Dois dias depois de dar o voto decisivo no julgamento que barrou a reeleição da cúpula do Congresso, o presidente do Supremo Tribunal Federal (STF), ministro Luiz Fux, disse, ontem, que a maior ajuda que o Judiciário pode dar aos demais poderes é “manter o compromisso de respeitar a Constituição”. O comentário foi interpretado dentro da Corte como um recado às críticas de ministros de que ele rompeu um “acordo” ao votar contra a possibilidade de recondução dos atuais presidentes da Câmara, Rodrigo Maia (DEM-RJ), e do Senado, Davi Alcolumbre (DEM-AP).

“O Judiciário está pronto para colaborar com todos os demais poderes. E mais ainda, ministro Paulo Guedes, o que é muito importante: a maior ajuda que o Poder Judiciário pode dar aos demais poderes é manter o compromisso de respeitar a Constituição”, disse Fux, durante evento em Brasília pelo Instituto de Estudos Jurídicos Aplicados (Ieja), que também contou com a participação do ministro da Economia. Fux teceu considerações sobre relação entre os poderes e a recuperação econômica, frisando que o “Judiciário está pronto para colaborar” com o Executivo e o Legislativo.

Onda de críticas

O STF sofreu uma série de críticas e pressões por conta do julgamento sobre a possibilidade de reeleição na Câmara e no Senado, o que influenciou o placar final. Os votos dos ministros Luís Roberto Barroso, Edson Fachin e Fux marcaram, na noite do último domingo, uma reviravolta no resultado final, que indicava uma tendência de vitória da tese a favor da recondução.

Antes do início do julgamento, o presidente da Corte era dado como um voto certo a favor da tese da reeleição, mas acabou se alinhando a Fachin e a Barroso, livrando-se não apenas do risco de ficar isolado dos colegas, mas também de carregar o ônus de permitir que a Constituição fosse rasgada.

O gesto de Fux e Barroso foi encarado pela ala derrotada do STF como uma “traição” e “decepção total”. Para um ministro, o voto de cada integrante da Corte é sagrado, e cada um vota como melhor entender, mas se um colega diz reservadamente que vai concordar com a tese da reeleição, se confia na palavra. “Ou melhor, se confiava”, ressaltou.

Na avaliação desse ministro, a presidência de Fux “já era”. Outro magistrado avalia que a palavra do presidente “não vale uma nota de R$ 3”. Integrantes da Corte preparam retaliação ao atual chefe do STF e apontam que ele enfrentará dificuldades, inclusive, para aprovar mudanças regimentais e administrativas, que dependem do apoio dos colegas para serem efetuadas.

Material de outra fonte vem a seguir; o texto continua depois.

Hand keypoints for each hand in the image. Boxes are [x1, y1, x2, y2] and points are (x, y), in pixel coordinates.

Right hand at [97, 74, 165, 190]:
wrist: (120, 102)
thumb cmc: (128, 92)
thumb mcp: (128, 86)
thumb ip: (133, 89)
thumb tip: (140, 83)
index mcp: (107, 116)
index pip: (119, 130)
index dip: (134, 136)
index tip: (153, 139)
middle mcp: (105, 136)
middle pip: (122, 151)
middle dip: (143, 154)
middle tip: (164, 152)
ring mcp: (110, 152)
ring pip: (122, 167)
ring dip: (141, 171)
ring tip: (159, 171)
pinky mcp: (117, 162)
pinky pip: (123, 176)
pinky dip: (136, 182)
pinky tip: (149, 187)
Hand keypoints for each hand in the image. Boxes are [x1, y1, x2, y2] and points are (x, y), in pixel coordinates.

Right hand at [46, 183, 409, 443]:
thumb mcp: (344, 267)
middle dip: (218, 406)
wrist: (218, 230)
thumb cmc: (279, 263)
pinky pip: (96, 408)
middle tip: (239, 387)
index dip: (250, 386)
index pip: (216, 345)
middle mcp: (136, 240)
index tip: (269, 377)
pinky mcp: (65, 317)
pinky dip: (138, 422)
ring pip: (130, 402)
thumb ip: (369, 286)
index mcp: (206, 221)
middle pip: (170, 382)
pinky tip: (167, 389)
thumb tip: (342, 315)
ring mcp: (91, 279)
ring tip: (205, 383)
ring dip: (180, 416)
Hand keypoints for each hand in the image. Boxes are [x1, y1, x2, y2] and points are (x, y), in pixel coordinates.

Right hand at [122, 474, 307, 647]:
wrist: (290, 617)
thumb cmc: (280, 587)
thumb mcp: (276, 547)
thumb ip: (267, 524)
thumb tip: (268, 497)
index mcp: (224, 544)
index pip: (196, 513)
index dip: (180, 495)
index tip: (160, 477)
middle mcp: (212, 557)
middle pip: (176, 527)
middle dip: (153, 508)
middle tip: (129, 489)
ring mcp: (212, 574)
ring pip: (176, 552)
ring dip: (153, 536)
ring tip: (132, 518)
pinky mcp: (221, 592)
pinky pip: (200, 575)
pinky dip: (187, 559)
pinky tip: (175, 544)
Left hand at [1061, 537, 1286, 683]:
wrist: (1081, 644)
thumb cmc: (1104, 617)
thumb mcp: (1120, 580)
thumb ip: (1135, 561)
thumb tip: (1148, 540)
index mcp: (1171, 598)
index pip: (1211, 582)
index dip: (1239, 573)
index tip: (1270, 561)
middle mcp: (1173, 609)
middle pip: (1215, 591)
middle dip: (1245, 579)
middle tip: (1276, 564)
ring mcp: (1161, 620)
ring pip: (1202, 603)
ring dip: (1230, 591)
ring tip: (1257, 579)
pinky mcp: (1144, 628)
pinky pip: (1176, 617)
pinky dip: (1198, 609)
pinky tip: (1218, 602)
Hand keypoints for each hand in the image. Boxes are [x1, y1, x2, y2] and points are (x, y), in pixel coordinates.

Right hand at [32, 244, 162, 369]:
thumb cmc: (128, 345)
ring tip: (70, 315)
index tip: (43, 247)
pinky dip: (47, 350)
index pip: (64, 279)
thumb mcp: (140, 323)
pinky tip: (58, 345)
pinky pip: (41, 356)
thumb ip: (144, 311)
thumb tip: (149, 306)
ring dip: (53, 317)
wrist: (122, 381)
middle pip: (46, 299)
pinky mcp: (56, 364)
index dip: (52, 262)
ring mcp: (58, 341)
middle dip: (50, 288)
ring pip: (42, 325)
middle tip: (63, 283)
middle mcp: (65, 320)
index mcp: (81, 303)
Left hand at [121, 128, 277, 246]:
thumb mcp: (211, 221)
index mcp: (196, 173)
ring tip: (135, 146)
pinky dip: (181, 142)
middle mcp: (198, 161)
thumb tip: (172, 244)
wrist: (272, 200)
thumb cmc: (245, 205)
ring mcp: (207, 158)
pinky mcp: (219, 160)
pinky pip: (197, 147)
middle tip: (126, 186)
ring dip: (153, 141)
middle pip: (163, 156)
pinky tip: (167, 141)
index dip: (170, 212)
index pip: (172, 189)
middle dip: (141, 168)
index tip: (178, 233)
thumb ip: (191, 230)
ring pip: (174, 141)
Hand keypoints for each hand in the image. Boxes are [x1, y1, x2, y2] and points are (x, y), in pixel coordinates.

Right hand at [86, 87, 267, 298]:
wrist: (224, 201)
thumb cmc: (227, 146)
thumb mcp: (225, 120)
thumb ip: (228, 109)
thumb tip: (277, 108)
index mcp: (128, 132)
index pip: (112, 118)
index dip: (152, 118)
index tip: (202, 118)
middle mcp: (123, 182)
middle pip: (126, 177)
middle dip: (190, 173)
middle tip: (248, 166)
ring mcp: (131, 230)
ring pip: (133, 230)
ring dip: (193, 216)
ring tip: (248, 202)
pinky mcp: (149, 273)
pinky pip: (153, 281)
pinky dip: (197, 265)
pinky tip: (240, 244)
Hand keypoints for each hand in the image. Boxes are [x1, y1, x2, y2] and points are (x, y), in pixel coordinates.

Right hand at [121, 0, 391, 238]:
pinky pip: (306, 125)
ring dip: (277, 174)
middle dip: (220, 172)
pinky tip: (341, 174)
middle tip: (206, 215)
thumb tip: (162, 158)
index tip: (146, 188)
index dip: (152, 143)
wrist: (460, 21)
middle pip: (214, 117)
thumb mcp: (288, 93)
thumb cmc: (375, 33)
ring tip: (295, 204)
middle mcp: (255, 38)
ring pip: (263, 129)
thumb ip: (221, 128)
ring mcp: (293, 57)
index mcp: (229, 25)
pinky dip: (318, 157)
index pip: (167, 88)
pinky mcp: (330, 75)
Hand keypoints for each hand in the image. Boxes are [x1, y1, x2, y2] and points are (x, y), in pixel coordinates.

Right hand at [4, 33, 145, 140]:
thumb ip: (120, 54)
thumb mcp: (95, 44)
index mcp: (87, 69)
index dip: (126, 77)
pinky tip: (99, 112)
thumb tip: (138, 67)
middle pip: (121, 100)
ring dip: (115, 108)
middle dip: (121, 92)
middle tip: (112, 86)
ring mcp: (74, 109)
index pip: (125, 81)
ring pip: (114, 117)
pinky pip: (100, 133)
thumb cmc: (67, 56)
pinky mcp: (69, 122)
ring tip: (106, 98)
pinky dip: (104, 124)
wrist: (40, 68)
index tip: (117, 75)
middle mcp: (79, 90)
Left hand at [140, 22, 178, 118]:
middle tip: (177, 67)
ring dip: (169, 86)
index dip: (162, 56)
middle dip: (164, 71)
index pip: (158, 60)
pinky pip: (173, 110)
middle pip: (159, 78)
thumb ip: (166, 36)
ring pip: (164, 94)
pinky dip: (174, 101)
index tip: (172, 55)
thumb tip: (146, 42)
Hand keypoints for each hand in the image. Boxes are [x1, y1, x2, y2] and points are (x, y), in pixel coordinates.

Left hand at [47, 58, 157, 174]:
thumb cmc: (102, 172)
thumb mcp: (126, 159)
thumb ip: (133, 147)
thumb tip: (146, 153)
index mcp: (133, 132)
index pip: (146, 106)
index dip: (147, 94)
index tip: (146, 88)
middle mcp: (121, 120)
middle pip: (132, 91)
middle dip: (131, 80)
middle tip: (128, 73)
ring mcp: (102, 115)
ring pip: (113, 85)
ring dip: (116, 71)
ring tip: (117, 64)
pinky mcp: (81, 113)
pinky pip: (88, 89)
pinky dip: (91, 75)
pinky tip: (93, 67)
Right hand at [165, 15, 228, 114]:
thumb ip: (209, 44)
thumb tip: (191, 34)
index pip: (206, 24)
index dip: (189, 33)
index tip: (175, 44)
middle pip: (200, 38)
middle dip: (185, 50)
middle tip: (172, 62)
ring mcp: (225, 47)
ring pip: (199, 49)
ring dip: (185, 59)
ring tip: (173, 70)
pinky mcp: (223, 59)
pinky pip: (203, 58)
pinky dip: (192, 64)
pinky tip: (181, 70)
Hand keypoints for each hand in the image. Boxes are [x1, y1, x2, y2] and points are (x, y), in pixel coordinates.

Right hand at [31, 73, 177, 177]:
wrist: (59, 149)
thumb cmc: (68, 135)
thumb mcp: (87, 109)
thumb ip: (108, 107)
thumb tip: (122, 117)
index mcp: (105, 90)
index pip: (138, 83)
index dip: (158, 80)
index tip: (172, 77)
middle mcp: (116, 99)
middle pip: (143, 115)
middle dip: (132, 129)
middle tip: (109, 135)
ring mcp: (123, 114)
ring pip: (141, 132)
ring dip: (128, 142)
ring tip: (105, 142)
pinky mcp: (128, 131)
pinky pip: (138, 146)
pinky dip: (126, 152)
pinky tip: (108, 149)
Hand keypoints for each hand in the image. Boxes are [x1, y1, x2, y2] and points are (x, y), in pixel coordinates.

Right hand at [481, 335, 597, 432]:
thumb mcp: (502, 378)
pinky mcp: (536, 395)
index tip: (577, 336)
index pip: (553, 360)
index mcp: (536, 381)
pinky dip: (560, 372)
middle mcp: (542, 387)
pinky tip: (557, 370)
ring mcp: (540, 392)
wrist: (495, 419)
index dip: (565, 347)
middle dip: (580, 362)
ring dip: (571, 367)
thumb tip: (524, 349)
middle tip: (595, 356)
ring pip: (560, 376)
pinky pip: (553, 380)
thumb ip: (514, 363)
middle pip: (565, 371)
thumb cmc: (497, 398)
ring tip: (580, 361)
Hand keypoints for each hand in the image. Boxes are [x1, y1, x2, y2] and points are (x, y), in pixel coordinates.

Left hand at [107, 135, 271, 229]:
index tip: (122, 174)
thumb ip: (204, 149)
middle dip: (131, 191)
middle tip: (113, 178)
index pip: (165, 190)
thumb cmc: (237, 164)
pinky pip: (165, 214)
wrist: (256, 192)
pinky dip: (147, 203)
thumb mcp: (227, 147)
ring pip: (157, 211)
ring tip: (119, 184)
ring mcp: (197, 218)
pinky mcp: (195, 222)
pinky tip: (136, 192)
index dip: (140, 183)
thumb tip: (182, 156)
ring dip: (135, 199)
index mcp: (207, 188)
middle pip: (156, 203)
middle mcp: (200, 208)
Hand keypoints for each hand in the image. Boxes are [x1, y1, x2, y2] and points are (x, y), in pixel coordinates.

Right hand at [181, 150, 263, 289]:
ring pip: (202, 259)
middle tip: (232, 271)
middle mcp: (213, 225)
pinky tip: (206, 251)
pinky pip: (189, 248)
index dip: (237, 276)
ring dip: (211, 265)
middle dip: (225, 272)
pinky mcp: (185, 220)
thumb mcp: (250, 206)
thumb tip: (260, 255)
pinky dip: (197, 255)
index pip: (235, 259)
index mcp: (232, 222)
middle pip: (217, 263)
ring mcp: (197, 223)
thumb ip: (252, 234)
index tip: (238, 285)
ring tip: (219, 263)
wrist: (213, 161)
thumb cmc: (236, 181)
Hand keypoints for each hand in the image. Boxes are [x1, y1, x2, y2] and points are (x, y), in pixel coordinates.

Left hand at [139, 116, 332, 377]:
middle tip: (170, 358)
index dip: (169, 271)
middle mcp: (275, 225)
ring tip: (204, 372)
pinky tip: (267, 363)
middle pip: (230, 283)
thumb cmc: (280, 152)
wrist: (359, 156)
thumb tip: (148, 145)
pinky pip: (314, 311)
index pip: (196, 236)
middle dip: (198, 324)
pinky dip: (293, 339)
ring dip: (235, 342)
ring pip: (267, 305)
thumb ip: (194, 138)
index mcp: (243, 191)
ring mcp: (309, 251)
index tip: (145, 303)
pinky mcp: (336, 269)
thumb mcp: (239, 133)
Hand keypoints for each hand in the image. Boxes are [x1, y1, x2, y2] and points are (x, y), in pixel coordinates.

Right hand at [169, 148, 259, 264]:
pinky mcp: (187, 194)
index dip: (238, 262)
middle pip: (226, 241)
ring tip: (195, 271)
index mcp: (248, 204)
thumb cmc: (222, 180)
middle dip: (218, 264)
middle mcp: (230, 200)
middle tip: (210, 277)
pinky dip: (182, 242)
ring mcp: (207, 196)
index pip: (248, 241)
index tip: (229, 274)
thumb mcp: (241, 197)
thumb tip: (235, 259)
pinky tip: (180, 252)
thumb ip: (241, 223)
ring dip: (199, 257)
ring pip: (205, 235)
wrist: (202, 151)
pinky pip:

Interlocutores de Fux e Barroso admitem reservadamente que pesou no placar final a série de críticas despejadas sobre o STF, ao longo dos últimos dias. O ex-presidente da Corte Nelson Jobim, por exemplo, disse estar “perplexo” com a discussão. Também proliferaram reprovações na classe política, no meio acadêmico, nas redes sociais e dentro do próprio Supremo.